:: Provided information ::
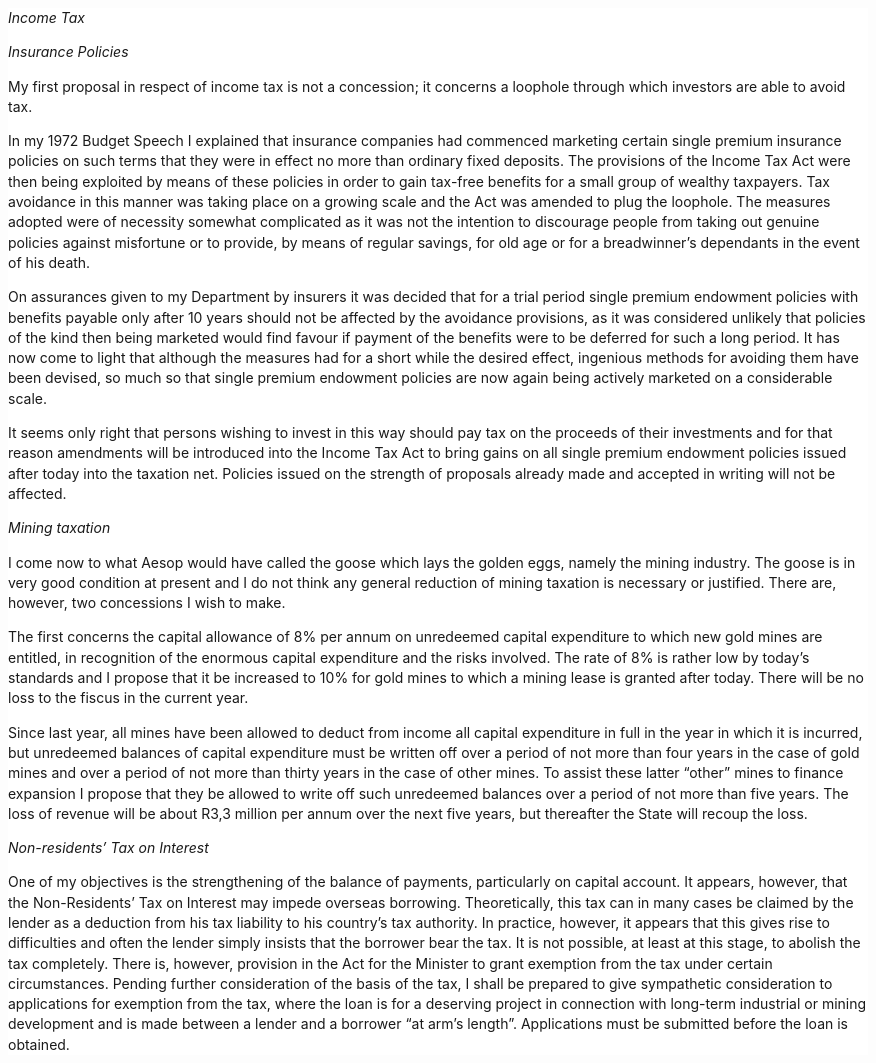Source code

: <p><i>Income Tax</i></p>

<p><i>Insurance Policies</i></p>

<p>My first proposal in respect of income tax is not a concession; it concerns a loophole through which investors are able to avoid tax.</p>

<p>In my 1972 Budget Speech I explained that insurance companies had commenced marketing certain single premium insurance policies on such terms that they were in effect no more than ordinary fixed deposits. The provisions of the Income Tax Act were then being exploited by means of these policies in order to gain tax-free benefits for a small group of wealthy taxpayers. Tax avoidance in this manner was taking place on a growing scale and the Act was amended to plug the loophole. The measures adopted were of necessity somewhat complicated as it was not the intention to discourage people from taking out genuine policies against misfortune or to provide, by means of regular savings, for old age or for a breadwinner&#x2019;s dependants in the event of his death.</p>

<p>On assurances given to my Department by insurers it was decided that for a trial period single premium endowment policies <span class="col_653-654" refersTo="page_0341"/>with benefits payable only after 10 years should not be affected by the avoidance provisions, as it was considered unlikely that policies of the kind then being marketed would find favour if payment of the benefits were to be deferred for such a long period. It has now come to light that although the measures had for a short while the desired effect, ingenious methods for avoiding them have been devised, so much so that single premium endowment policies are now again being actively marketed on a considerable scale.</p>

<p>It seems only right that persons wishing to invest in this way should pay tax on the proceeds of their investments and for that reason amendments will be introduced into the Income Tax Act to bring gains on all single premium endowment policies issued after today into the taxation net. Policies issued on the strength of proposals already made and accepted in writing will not be affected.</p>

<p><i>Mining taxation</i></p>

<p>I come now to what Aesop would have called the goose which lays the golden eggs, namely the mining industry. The goose is in very good condition at present and I do not think any general reduction of mining taxation is necessary or justified. There are, however, two concessions I wish to make.</p>

<p>The first concerns the capital allowance of 8% per annum on unredeemed capital expenditure to which new gold mines are entitled, in recognition of the enormous capital expenditure and the risks involved. The rate of 8% is rather low by today&#x2019;s standards and I propose that it be increased to 10% for gold mines to which a mining lease is granted after today. There will be no loss to the fiscus in the current year.</p>

<p>Since last year, all mines have been allowed to deduct from income all capital expenditure in full in the year in which it is incurred, but unredeemed balances of capital expenditure must be written off over a period of not more than four years in the case of gold mines and over a period of not more than thirty years in the case of other mines. To assist these latter &#x201C;other&#x201D; mines to finance expansion I propose that they be allowed to write off such unredeemed balances over a period of not more than five years. The loss of revenue will be about R3,3 million per annum over the next five years, but thereafter the State will recoup the loss.</p>

<p><i>Non-residents&#x2019; Tax on Interest</i></p>

<p>One of my objectives is the strengthening of the balance of payments, particularly on capital account. It appears, however, that the Non-Residents&#x2019; Tax on Interest may impede overseas borrowing. Theoretically, this tax can in many cases be claimed by the lender as a deduction from his tax liability to his country&#x2019;s tax authority. In practice, however, it appears that this gives rise to difficulties and often the lender simply insists that the borrower bear the tax. It is not possible, at least at this stage, to abolish the tax completely. There is, however, provision in the Act for the Minister to grant exemption from the tax under certain circumstances. Pending further consideration of the basis of the tax, I shall be prepared to give sympathetic consideration to applications for exemption from the tax, where the loan is for a deserving project in connection with long-term industrial or mining development and is made between a lender and a borrower &#x201C;at arm&#x2019;s length&#x201D;. Applications must be submitted before the loan is obtained.</p>
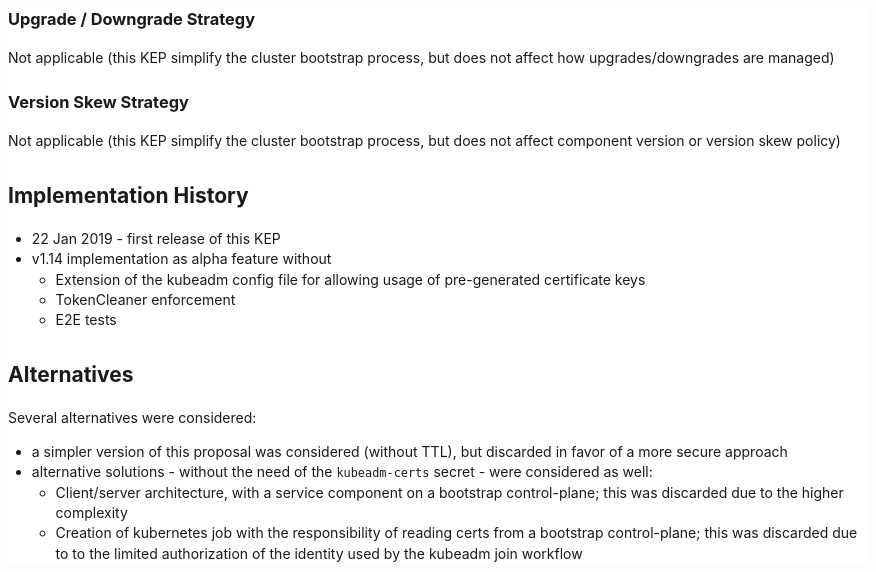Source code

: ### Upgrade / Downgrade Strategy

Not applicable (this KEP simplify the cluster bootstrap process, but does not affect
how upgrades/downgrades are managed)

### Version Skew Strategy

Not applicable (this KEP simplify the cluster bootstrap process, but does not
affect component version or version skew policy)

## Implementation History

- 22 Jan 2019 - first release of this KEP
- v1.14 implementation as alpha feature without
  - Extension of the kubeadm config file for allowing usage of pre-generated certificate keys
  - TokenCleaner enforcement
  - E2E tests

## Alternatives

Several alternatives were considered:

- a simpler version of this proposal was considered (without TTL), but discarded
  in favor of a more secure approach
- alternative solutions - without the need of the `kubeadm-certs` secret - were
  considered as well:
  - Client/server architecture, with a service component on a bootstrap control-plane;
    this was discarded due to the higher complexity
  - Creation of kubernetes job with the responsibility of reading certs from
    a bootstrap control-plane; this was discarded due to to the limited authorization
    of the identity used by the kubeadm join workflow
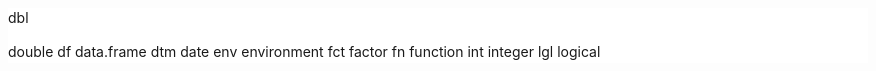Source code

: dbl
</td>
<td style="text-align:right;">
double
</td>
</tr>
<tr>
<td style="text-align:left;">
df
</td>
<td style="text-align:right;">
data.frame
</td>
</tr>
<tr>
<td style="text-align:left;">
dtm
</td>
<td style="text-align:right;">
date
</td>
</tr>
<tr>
<td style="text-align:left;">
env
</td>
<td style="text-align:right;">
environment
</td>
</tr>
<tr>
<td style="text-align:left;">
fct
</td>
<td style="text-align:right;">
factor
</td>
</tr>
<tr>
<td style="text-align:left;">
fn
</td>
<td style="text-align:right;">
function
</td>
</tr>
<tr>
<td style="text-align:left;">
int
</td>
<td style="text-align:right;">
integer
</td>
</tr>
<tr>
<td style="text-align:left;">
lgl
</td>
<td style="text-align:right;">
logical
</td>
</tr>
<tr>
<td style="text-align:left;">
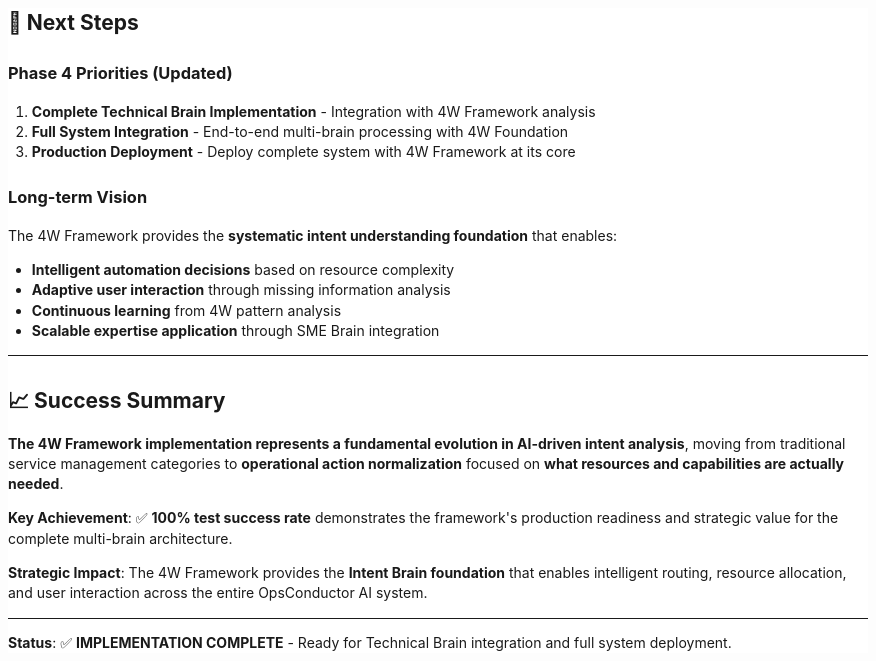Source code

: ## 🎯 **Next Steps**

### **Phase 4 Priorities (Updated)**
1. **Complete Technical Brain Implementation** - Integration with 4W Framework analysis
2. **Full System Integration** - End-to-end multi-brain processing with 4W Foundation
3. **Production Deployment** - Deploy complete system with 4W Framework at its core

### **Long-term Vision**
The 4W Framework provides the **systematic intent understanding foundation** that enables:
- **Intelligent automation decisions** based on resource complexity
- **Adaptive user interaction** through missing information analysis
- **Continuous learning** from 4W pattern analysis
- **Scalable expertise application** through SME Brain integration

---

## 📈 **Success Summary**

**The 4W Framework implementation represents a fundamental evolution in AI-driven intent analysis**, moving from traditional service management categories to **operational action normalization** focused on **what resources and capabilities are actually needed**.

**Key Achievement**: ✅ **100% test success rate** demonstrates the framework's production readiness and strategic value for the complete multi-brain architecture.

**Strategic Impact**: The 4W Framework provides the **Intent Brain foundation** that enables intelligent routing, resource allocation, and user interaction across the entire OpsConductor AI system.

---

**Status**: ✅ **IMPLEMENTATION COMPLETE** - Ready for Technical Brain integration and full system deployment.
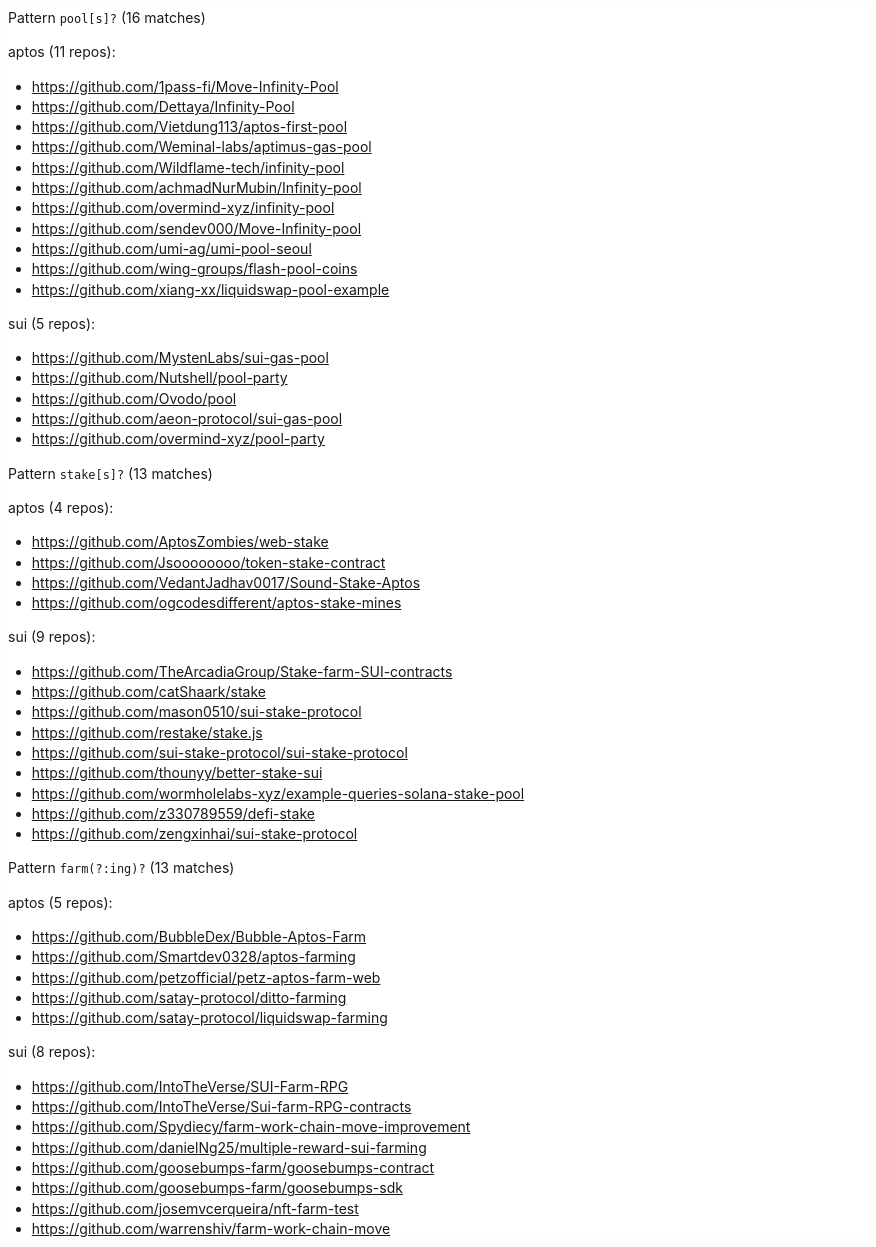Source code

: Pattern `pool[s]?` (16 matches)

aptos (11 repos):
- https://github.com/1pass-fi/Move-Infinity-Pool
- https://github.com/Dettaya/Infinity-Pool
- https://github.com/Vietdung113/aptos-first-pool
- https://github.com/Weminal-labs/aptimus-gas-pool
- https://github.com/Wildflame-tech/infinity-pool
- https://github.com/achmadNurMubin/Infinity-pool
- https://github.com/overmind-xyz/infinity-pool
- https://github.com/sendev000/Move-Infinity-pool
- https://github.com/umi-ag/umi-pool-seoul
- https://github.com/wing-groups/flash-pool-coins
- https://github.com/xiang-xx/liquidswap-pool-example

sui (5 repos):
- https://github.com/MystenLabs/sui-gas-pool
- https://github.com/Nutshell/pool-party
- https://github.com/Ovodo/pool
- https://github.com/aeon-protocol/sui-gas-pool
- https://github.com/overmind-xyz/pool-party

Pattern `stake[s]?` (13 matches)

aptos (4 repos):
- https://github.com/AptosZombies/web-stake
- https://github.com/Jsoooooooo/token-stake-contract
- https://github.com/VedantJadhav0017/Sound-Stake-Aptos
- https://github.com/ogcodesdifferent/aptos-stake-mines

sui (9 repos):
- https://github.com/TheArcadiaGroup/Stake-farm-SUI-contracts
- https://github.com/catShaark/stake
- https://github.com/mason0510/sui-stake-protocol
- https://github.com/restake/stake.js
- https://github.com/sui-stake-protocol/sui-stake-protocol
- https://github.com/thounyy/better-stake-sui
- https://github.com/wormholelabs-xyz/example-queries-solana-stake-pool
- https://github.com/z330789559/defi-stake
- https://github.com/zengxinhai/sui-stake-protocol

Pattern `farm(?:ing)?` (13 matches)

aptos (5 repos):
- https://github.com/BubbleDex/Bubble-Aptos-Farm
- https://github.com/Smartdev0328/aptos-farming
- https://github.com/petzofficial/petz-aptos-farm-web
- https://github.com/satay-protocol/ditto-farming
- https://github.com/satay-protocol/liquidswap-farming

sui (8 repos):
- https://github.com/IntoTheVerse/SUI-Farm-RPG
- https://github.com/IntoTheVerse/Sui-farm-RPG-contracts
- https://github.com/Spydiecy/farm-work-chain-move-improvement
- https://github.com/danielNg25/multiple-reward-sui-farming
- https://github.com/goosebumps-farm/goosebumps-contract
- https://github.com/goosebumps-farm/goosebumps-sdk
- https://github.com/josemvcerqueira/nft-farm-test
- https://github.com/warrenshiv/farm-work-chain-move
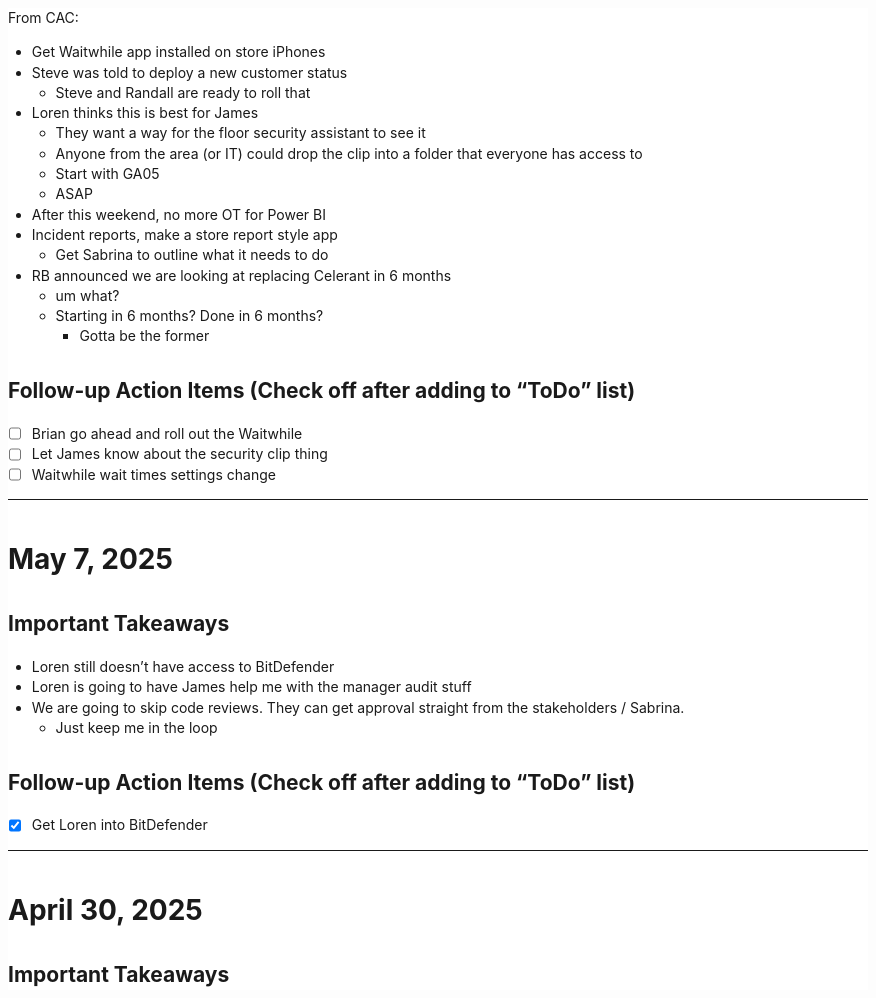  

From CAC:

- Get Waitwhile app installed on store iPhones
- Steve was told to deploy a new customer status
    - Steve and Randall are ready to roll that
- Loren thinks this is best for James
    - They want a way for the floor security assistant to see it
    - Anyone from the area (or IT) could drop the clip into a folder that everyone has access to
    - Start with GA05
    - ASAP
- After this weekend, no more OT for Power BI
- Incident reports, make a store report style app
    - Get Sabrina to outline what it needs to do
- RB announced we are looking at replacing Celerant in 6 months
    - um what?
    - Starting in 6 months? Done in 6 months?
        - Gotta be the former

## Follow-up Action Items (Check off after adding to “ToDo” list)

- [ ] Brian go ahead and roll out the Waitwhile
- [ ] Let James know about the security clip thing
- [ ] Waitwhile wait times settings change

---

# May 7, 2025

## Important Takeaways

- Loren still doesn’t have access to BitDefender
- Loren is going to have James help me with the manager audit stuff
- We are going to skip code reviews. They can get approval straight from the stakeholders / Sabrina.
    - Just keep me in the loop

## Follow-up Action Items (Check off after adding to “ToDo” list)

- [x] Get Loren into BitDefender

---

# April 30, 2025

## Important Takeaways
:::
# What to produce
Write out the lines from the start of the material to the line with "<p>My first proposal", inclusive and exactly. Skip the pictures.

# Answer section
Source code

: <p><i>Income Tax</i></p>

<p><i>Insurance Policies</i></p>

<p>My first proposal in respect of income tax is not a concession; it concerns a loophole through which investors are able to avoid tax.</p>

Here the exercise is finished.